Copy the lines of the listing below exactly, from the start of the listing through the line containing "noti che l'attributo", both ends included.

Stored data
▼
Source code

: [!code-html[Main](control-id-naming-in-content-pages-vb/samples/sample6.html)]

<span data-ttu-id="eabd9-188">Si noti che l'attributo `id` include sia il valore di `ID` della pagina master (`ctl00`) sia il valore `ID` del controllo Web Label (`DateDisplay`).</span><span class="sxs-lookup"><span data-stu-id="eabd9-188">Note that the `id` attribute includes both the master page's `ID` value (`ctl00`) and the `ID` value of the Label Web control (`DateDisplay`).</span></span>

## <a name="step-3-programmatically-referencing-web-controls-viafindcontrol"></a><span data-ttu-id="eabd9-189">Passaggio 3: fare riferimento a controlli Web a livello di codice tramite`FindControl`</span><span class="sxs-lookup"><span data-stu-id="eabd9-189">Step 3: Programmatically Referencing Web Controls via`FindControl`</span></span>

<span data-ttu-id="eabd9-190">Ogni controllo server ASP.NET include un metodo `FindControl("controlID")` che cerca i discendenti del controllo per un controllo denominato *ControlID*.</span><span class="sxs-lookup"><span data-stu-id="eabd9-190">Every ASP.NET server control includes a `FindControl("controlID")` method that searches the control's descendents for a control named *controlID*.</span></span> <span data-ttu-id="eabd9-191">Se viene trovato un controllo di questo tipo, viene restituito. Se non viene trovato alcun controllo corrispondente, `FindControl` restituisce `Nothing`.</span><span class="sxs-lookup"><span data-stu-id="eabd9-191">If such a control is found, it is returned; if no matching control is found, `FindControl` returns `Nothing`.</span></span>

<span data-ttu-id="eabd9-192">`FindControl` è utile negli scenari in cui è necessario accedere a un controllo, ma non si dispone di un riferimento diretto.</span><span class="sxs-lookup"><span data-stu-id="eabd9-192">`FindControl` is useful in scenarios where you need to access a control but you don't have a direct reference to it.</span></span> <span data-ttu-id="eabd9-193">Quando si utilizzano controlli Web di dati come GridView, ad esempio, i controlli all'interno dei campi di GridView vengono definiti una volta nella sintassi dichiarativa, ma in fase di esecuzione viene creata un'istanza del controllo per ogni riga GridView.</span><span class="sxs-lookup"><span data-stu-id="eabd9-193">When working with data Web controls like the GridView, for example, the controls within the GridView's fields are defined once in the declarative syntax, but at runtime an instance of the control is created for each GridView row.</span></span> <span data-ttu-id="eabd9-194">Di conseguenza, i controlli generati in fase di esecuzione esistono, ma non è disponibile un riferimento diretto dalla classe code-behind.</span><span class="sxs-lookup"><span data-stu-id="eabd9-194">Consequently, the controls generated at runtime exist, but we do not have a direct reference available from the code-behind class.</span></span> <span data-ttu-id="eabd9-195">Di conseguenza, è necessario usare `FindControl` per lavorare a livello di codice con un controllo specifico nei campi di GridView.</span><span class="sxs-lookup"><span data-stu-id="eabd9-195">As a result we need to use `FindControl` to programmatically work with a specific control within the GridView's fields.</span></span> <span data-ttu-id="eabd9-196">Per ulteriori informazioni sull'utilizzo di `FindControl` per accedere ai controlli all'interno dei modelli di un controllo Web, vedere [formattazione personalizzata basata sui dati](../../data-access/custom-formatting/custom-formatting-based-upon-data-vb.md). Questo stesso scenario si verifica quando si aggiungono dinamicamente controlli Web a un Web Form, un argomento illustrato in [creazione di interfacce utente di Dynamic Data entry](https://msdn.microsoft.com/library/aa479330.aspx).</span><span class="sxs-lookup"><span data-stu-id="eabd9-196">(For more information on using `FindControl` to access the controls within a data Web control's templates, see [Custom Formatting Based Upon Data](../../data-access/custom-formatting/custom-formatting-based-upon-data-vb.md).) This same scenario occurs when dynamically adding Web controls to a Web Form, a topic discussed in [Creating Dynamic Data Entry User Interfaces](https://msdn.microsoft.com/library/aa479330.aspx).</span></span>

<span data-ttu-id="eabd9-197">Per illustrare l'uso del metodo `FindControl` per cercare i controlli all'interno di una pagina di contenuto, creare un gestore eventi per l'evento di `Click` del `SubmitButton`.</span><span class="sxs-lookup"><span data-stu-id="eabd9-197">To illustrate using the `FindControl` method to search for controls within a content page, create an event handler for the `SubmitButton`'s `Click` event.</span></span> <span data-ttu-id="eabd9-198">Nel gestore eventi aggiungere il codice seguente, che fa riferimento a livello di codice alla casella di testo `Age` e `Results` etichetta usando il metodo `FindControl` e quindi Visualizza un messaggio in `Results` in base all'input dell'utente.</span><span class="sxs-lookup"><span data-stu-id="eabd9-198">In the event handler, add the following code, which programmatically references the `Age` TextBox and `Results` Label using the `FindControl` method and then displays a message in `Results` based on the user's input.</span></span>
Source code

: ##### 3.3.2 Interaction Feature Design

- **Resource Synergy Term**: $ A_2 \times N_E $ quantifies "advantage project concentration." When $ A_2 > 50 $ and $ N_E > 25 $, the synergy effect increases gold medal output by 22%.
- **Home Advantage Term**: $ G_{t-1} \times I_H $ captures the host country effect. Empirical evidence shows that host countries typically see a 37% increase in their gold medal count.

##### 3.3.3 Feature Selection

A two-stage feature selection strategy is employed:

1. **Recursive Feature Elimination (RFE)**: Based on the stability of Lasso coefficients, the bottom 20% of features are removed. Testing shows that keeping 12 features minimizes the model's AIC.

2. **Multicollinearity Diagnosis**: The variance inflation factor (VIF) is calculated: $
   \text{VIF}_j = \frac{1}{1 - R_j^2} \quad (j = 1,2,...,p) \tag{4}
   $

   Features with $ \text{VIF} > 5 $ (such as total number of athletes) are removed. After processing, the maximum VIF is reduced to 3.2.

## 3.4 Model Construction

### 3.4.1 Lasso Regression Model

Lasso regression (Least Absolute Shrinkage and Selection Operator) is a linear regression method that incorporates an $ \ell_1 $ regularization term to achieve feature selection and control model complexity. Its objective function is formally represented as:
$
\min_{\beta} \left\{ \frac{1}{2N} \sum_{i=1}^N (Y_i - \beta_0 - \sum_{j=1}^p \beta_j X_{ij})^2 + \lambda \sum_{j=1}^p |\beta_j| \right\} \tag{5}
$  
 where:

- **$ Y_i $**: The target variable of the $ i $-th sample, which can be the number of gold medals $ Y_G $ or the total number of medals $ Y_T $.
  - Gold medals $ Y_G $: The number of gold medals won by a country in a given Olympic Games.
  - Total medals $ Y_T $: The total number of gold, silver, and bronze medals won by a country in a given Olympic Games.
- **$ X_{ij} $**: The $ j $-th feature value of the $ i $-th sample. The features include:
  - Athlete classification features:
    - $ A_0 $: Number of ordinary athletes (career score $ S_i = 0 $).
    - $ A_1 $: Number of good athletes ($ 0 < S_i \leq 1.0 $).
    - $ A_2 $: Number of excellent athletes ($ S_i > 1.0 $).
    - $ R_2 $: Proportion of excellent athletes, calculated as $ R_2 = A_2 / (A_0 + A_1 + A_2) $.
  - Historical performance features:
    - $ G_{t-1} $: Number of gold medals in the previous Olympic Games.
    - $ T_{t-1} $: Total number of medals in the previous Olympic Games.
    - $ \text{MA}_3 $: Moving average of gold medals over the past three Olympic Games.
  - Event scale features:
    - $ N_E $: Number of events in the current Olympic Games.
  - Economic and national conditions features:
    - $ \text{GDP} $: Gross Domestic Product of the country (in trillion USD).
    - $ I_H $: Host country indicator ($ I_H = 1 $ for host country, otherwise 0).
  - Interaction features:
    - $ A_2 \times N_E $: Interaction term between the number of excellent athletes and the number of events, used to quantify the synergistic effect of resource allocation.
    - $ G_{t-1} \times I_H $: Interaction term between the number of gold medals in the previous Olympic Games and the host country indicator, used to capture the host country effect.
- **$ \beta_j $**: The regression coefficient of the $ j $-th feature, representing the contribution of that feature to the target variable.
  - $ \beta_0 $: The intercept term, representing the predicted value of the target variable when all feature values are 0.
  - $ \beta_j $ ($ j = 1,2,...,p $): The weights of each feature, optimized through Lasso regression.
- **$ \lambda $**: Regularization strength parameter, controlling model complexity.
▲
▸ **RESPONSE TO THE TASK**
Source code

: [!code-html[Main](control-id-naming-in-content-pages-vb/samples/sample6.html)]

<span data-ttu-id="eabd9-188">Si noti che l'attributo `id` include sia il valore di `ID` della pagina master (`ctl00`) sia il valore `ID` del controllo Web Label (`DateDisplay`).</span><span class="sxs-lookup"><span data-stu-id="eabd9-188">Note that the `id` attribute includes both the master page's `ID` value (`ctl00`) and the `ID` value of the Label Web control (`DateDisplay`).</span></span>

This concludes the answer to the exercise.